Your task is to return all of the entries below exactly, leaving out each picture.
Start of Block
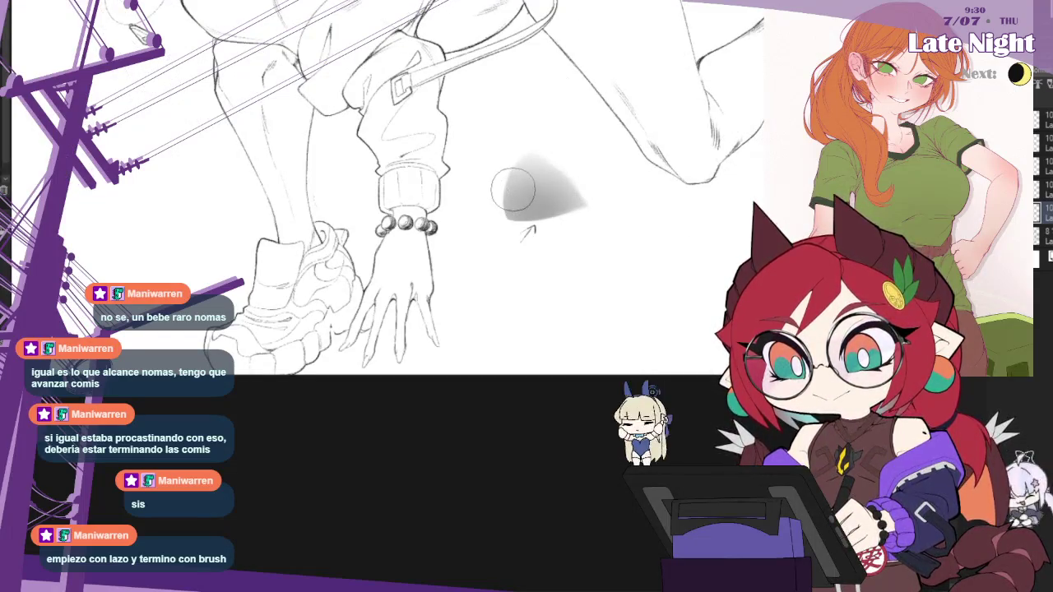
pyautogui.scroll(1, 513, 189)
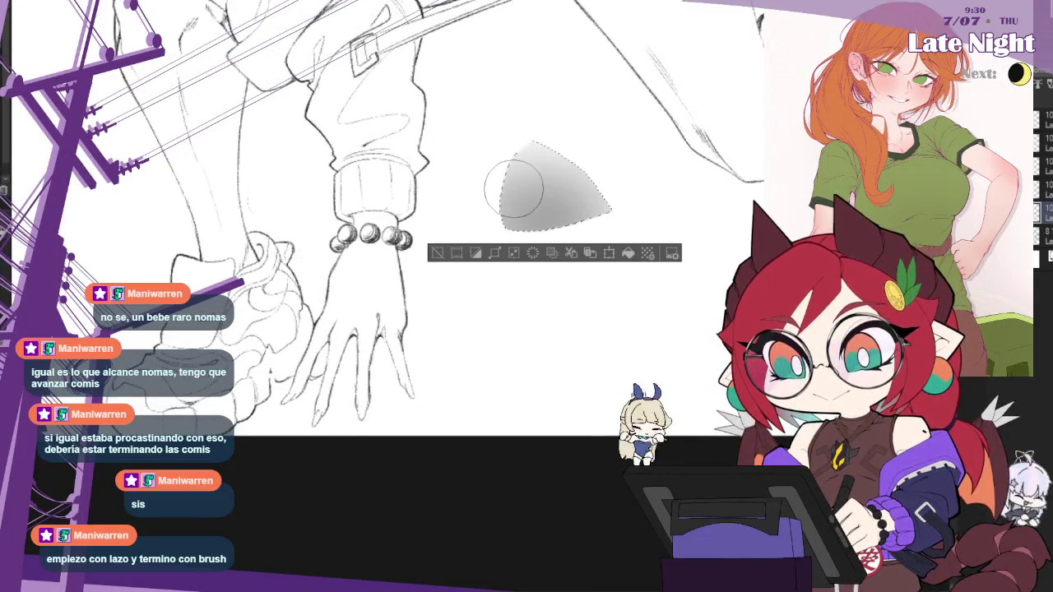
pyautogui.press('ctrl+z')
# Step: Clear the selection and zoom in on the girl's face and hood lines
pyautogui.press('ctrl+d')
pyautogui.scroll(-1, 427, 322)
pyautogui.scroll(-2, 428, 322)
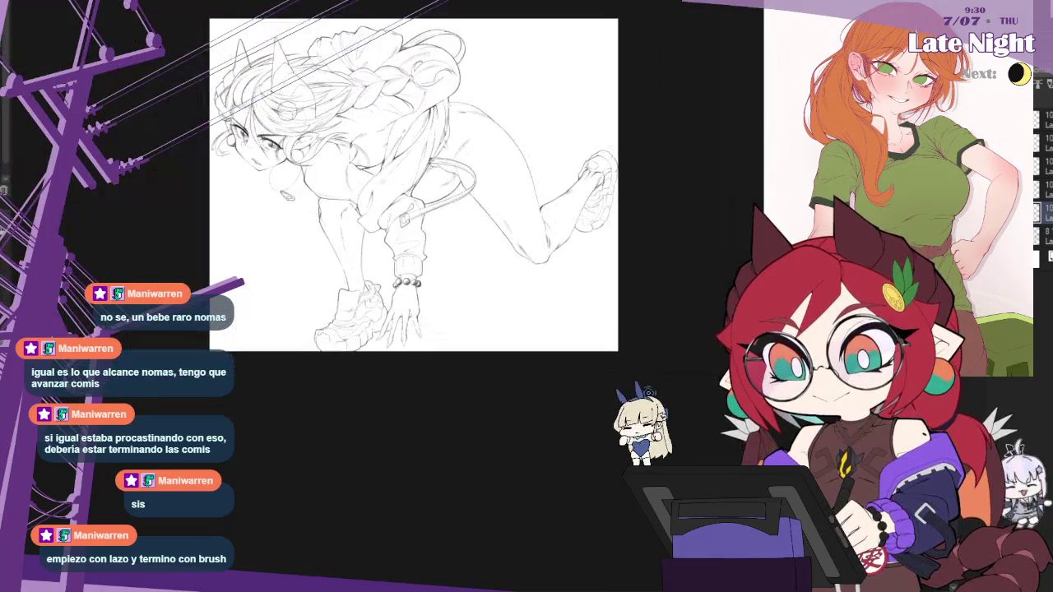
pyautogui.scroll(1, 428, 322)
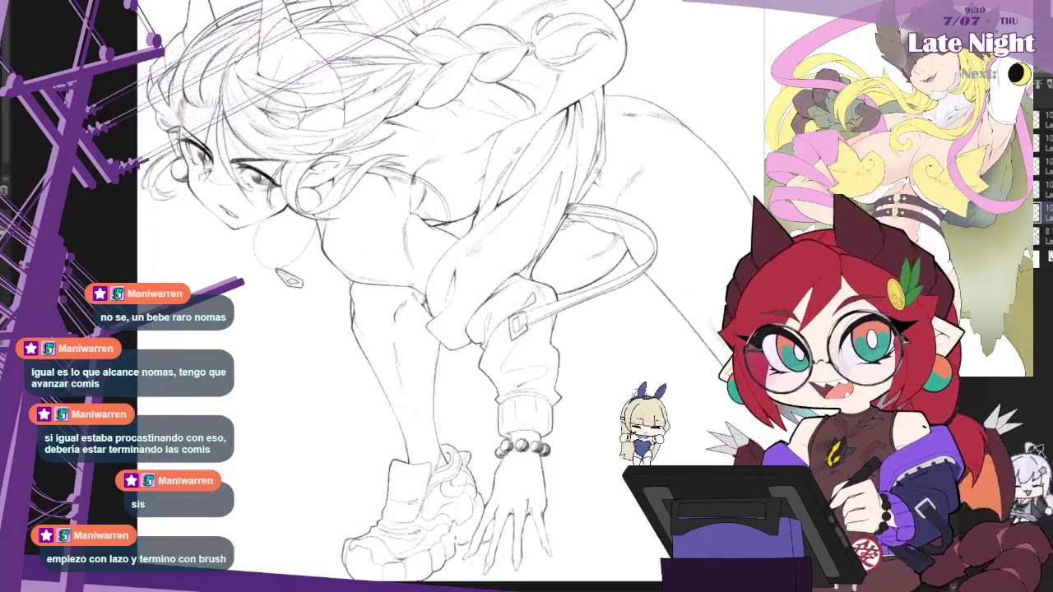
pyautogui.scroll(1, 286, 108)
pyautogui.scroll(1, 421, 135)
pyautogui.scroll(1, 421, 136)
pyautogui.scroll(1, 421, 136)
End of Block
● **Completed task**
pyautogui.scroll(1, 513, 189)
pyautogui.press('ctrl+z')
# Step: Clear the selection and zoom in on the girl's face and hood lines
pyautogui.press('ctrl+d')
pyautogui.scroll(-1, 427, 322)
pyautogui.scroll(-2, 428, 322)
pyautogui.scroll(1, 428, 322)
pyautogui.scroll(1, 286, 108)
pyautogui.scroll(1, 421, 135)
pyautogui.scroll(1, 421, 136)
pyautogui.scroll(1, 421, 136)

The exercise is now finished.